The 627 documents in this volume cover the period between 1 December 1821 and 15 September 1822. During this time Jefferson turned seventy-nine years old, and though he wrote to John Adams that he “dreaded a doting old age,” he remained relatively healthy and attuned to current events. A wide variety of individuals and organizations continued to seek Jefferson’s advice and support. He received an anonymous letter and broadside from a Virginian advocating universal white male suffrage. When a new society “for the civilisation of the Indians” named him and the other former presidents its patrons, Jefferson declined the appointment, believing that permitting a private group to assume a federal responsibility would set a dangerous precedent. Several authors solicited his recommendations of their newly published works. Others asked for his insights on inventions of or improvements to stoves, lighthouses, telescopes, and navigable balloons. William Lambert sent two abstruse sets of astronomical calculations. Jefferson often excused himself from detailed responses, citing his advanced age and stiffened wrist. Indeed, he found the volume of unsolicited correspondence so burdensome that he allowed one of his complaints to Adams to be leaked to the press in hopes that strangers would stop deluging him with letters seeking replies.
Jefferson endured several disappointments. A joint effort by the University of Virginia and other institutions of higher learning to persuade Congress to remove a tariff on imported books failed, as did attempts to obtain enough funding from the state legislature to enable the University of Virginia to begin operations. News that a young family connection had led student protests at South Carolina College also caused concern. Nevertheless, Jefferson continued to encourage the educational aspirations of his correspondents, sending a suggested book list to students at Washington College in Lexington, Virginia, and to an older resident of Lynchburg, and recommending a course of law reading to his grandson Francis Eppes and future grandson-in-law Nicholas P. Trist.
Jefferson also remained plagued by financial debt. Though agricultural prices were slowly rising from the economic downturn of 1819–20 and production on his Poplar Forest plantation was improving, he struggled to meet the numerous demands he faced. Particularly worrisome was his involvement in the insolvency of the late Wilson Cary Nicholas, and Jefferson sought the legal assistance of both Virginia’s Spencer Roane and Kentucky’s Henry Clay in a suit that he hoped would clear this crushing obligation. The imminent departure for Kentucky of his longtime Monticello overseer, Edmund Bacon, added to Jefferson’s burdens, although his grandson Thomas Jefferson Randolph proved willing and able to assist him.
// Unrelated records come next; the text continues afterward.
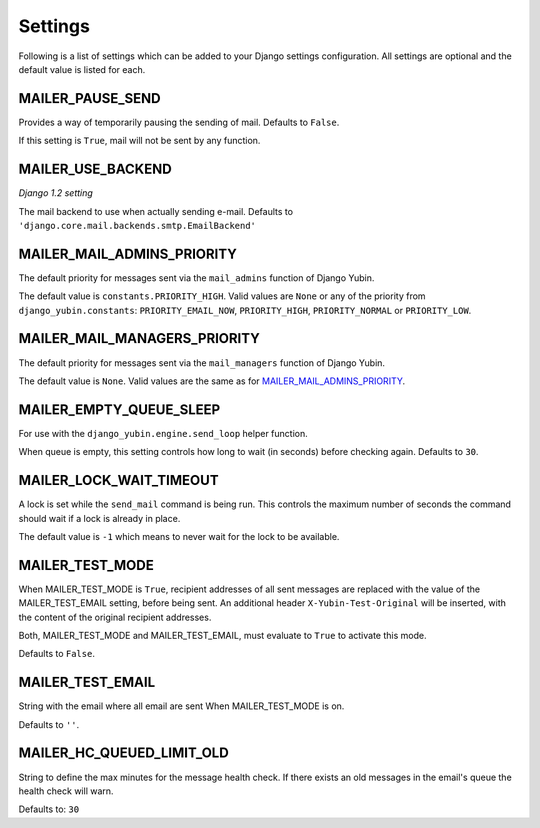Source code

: ========
Settings
========

Following is a list of settings which can be added to your Django settings
configuration. All settings are optional and the default value is listed for
each.


MAILER_PAUSE_SEND
-----------------

Provides a way of temporarily pausing the sending of mail. Defaults to
``False``.

If this setting is ``True``, mail will not be sent by any function.


MAILER_USE_BACKEND
------------------

*Django 1.2 setting*

The mail backend to use when actually sending e-mail.
Defaults to ``'django.core.mail.backends.smtp.EmailBackend'``


MAILER_MAIL_ADMINS_PRIORITY
---------------------------

The default priority for messages sent via the ``mail_admins`` function of
Django Yubin.

The default value is ``constants.PRIORITY_HIGH``. Valid values are ``None``
or any of the priority from ``django_yubin.constants``:
``PRIORITY_EMAIL_NOW``, ``PRIORITY_HIGH``, ``PRIORITY_NORMAL`` or
``PRIORITY_LOW``.


MAILER_MAIL_MANAGERS_PRIORITY
-----------------------------

The default priority for messages sent via the ``mail_managers`` function of
Django Yubin.

The default value is ``None``. Valid values are the same as for
`MAILER_MAIL_ADMINS_PRIORITY`_.


MAILER_EMPTY_QUEUE_SLEEP
------------------------

For use with the ``django_yubin.engine.send_loop`` helper function.

When queue is empty, this setting controls how long to wait (in seconds)
before checking again. Defaults to ``30``.


MAILER_LOCK_WAIT_TIMEOUT
------------------------

A lock is set while the ``send_mail`` command is being run. This controls the
maximum number of seconds the command should wait if a lock is already in
place.

The default value is ``-1`` which means to never wait for the lock to be
available.

MAILER_TEST_MODE
----------------

When MAILER_TEST_MODE is ``True``, recipient addresses of all sent messages are replaced with
the value of the MAILER_TEST_EMAIL setting, before being sent.
An additional header ``X-Yubin-Test-Original`` will be inserted, with the content of the original
recipient addresses.

Both, MAILER_TEST_MODE and MAILER_TEST_EMAIL, must evaluate to ``True`` to activate this mode.

Defaults to ``False``.

MAILER_TEST_EMAIL
-------------------------

String with the email where all email are sent When MAILER_TEST_MODE is on.

Defaults to ``''``.


MAILER_HC_QUEUED_LIMIT_OLD
--------------------------

String to define the max minutes for the message health check. If there exists an old messages in the email's queue the health check will warn.

Defaults to: ``30``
In the realm of government and politics, Jefferson found himself uncomfortably in the public eye. In anticipation of the election of 1824, newspapers reported in January 1822 that he had written in support of the presidential candidacy of the South Carolinian William Lowndes, and Jefferson felt compelled to insert an anonymous note in the Richmond Enquirer refuting the claim. A few months later Jefferson again turned to the Enquirer, this time with two letters under his own name, after the pseudonymous writer, “A Native of Virginia,” accused him in a Federalist newspaper in Baltimore of having knowingly accepted a double payment from the United States Treasury related to his service as minister to France. In the wake of newspapers reprinting his letter of 28 September 1820 to William Charles Jarvis, Jefferson received several unsolicited requests for his opinion on constitutional matters and judicial review, to which he did not reply. While avoiding discussing American politics, he still corresponded with close friends on political developments in Europe.
Jefferson looked forward to the visits of friends and described meetings with his fellow University of Virginia board members as opportunities “for feasting the mind.” Though he fled Monticello to avoid an onslaught of participants at an Episcopal convention in Charlottesville, he highly esteemed Frederick W. Hatch, the local minister of that denomination, to whom he offered monetary gifts and invitations to dine. Jefferson’s efforts to keep his own religious views private were undercut when his friend Benjamin Waterhouse published extracts from one of his letters on the subject in a Boston newspaper. One skeptic about biblical authenticity presumed that Jefferson was a kindred spirit and sent him an essay on theism at the end of 1821. Jefferson himself observed approvingly the growth of Unitarianism in the nation, writing confidently to Waterhouse that “I trust that there is not a young man now living in the US. who will not die an Unitarian.”